Saya terkejut. Biasanya ancaman hukuman tidak berarti banyak bagi orang yang tidak akan rugi apa-apa. Tapi dia tertarik pada sesuatu.

Dia melanjutkan, “Saya mulai bertanya kepada beberapa orang lain di blok sel saya apakah mereka pernah berkelahi. Saya tercengang ketika beberapa dari mereka menjawab, 'Tidak.' Itu baru bagi saya. Seseorang yang tidak pernah bertarung. Saya menemukan diri saya menghormati orang-orang itu. Jadi saya memikirkannya lagi dan menyadari bahwa saya punya pilihan untuk bertarung atau tidak. Saya besar; orang lain tahu aku bisa bertarung. Tetapi jika saya memilih untuk tidak melakukannya karena saya tahu itu tidak membawa sesuatu yang baik, maka tanpa saya katakan apa-apa, mereka akan tahu bahwa saya tidak membiarkan diri saya dimanfaatkan. Pilihan saya untuk tidak bertarung dibuat bukan karena kelemahan tetapi karena kekuatan, dan mereka tahu itu. Dan ini bukan kekuatan fisik, tetapi kekuatan mental.”

Pria ini tentu saja memenangkan rasa hormat saya.
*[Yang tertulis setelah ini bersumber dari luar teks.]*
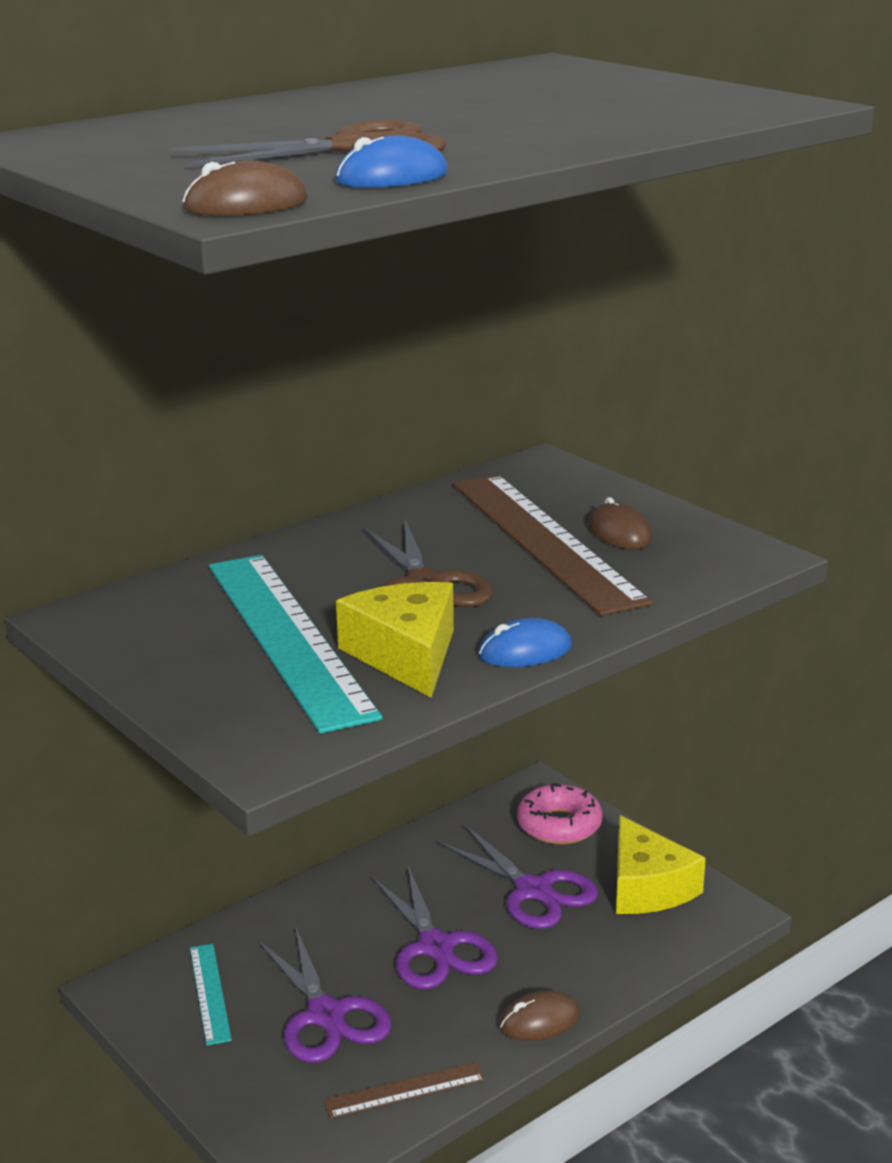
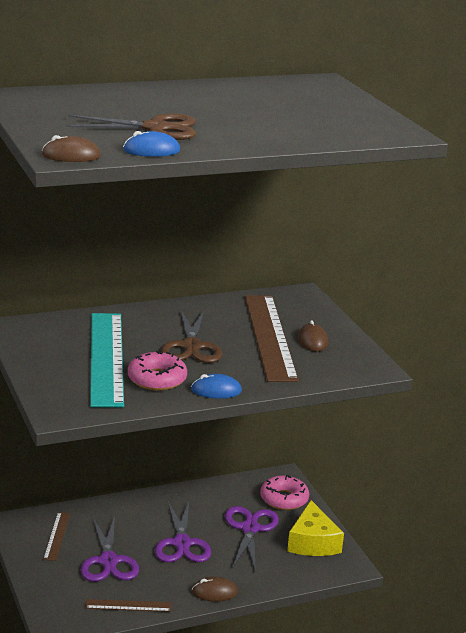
camera: 15 degrees right, 0 degrees up
(210, 993) = (57, 536): turquoise ruler -> brown ruler
(406, 655) = (157, 379): yellow cheese -> pink donut
(534, 890) = (250, 528): purple scissors -> purple scissors turned 150 degrees counterclockwise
Yang Mulia Thubten Chodron

Venerable Chodron menekankan penerapan praktis dari ajaran Buddha dalam kehidupan kita sehari-hari dan khususnya ahli dalam menjelaskannya dengan cara yang mudah dipahami dan dipraktikkan oleh orang Barat. Dia terkenal karena ajarannya yang hangat, lucu, dan jelas. Ia ditahbiskan sebagai biksuni Buddhis pada tahun 1977 oleh Kyabje Ling Rinpoche di Dharamsala, India, dan pada tahun 1986 ia menerima penahbisan bhikshuni (penuh) di Taiwan. Baca biodata lengkapnya.